WHAT TO WORK ON:
Report how many of the rows below contain the word "Гардеробът". Give only the number.
--- EXTRACTED INFORMATION Enclosed Below ---
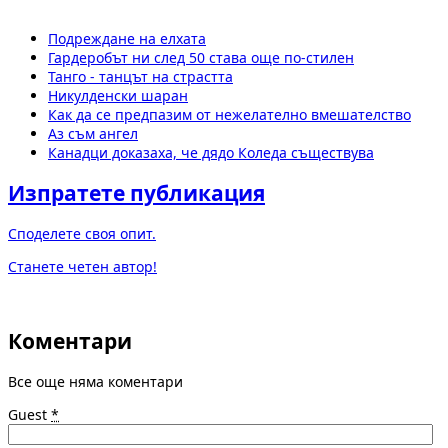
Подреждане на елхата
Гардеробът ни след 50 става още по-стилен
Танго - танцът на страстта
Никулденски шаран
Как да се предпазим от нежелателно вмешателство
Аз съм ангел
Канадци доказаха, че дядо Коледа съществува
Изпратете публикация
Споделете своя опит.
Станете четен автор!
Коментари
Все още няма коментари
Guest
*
--- End of Enclosed EXTRACTED INFORMATION ---
--- EXTRACTED INFORMATION Enclosed Below ---
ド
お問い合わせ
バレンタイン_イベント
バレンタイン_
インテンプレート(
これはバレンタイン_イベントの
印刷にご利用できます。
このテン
--- End of Enclosed EXTRACTED INFORMATION ---
RESPONSE:
1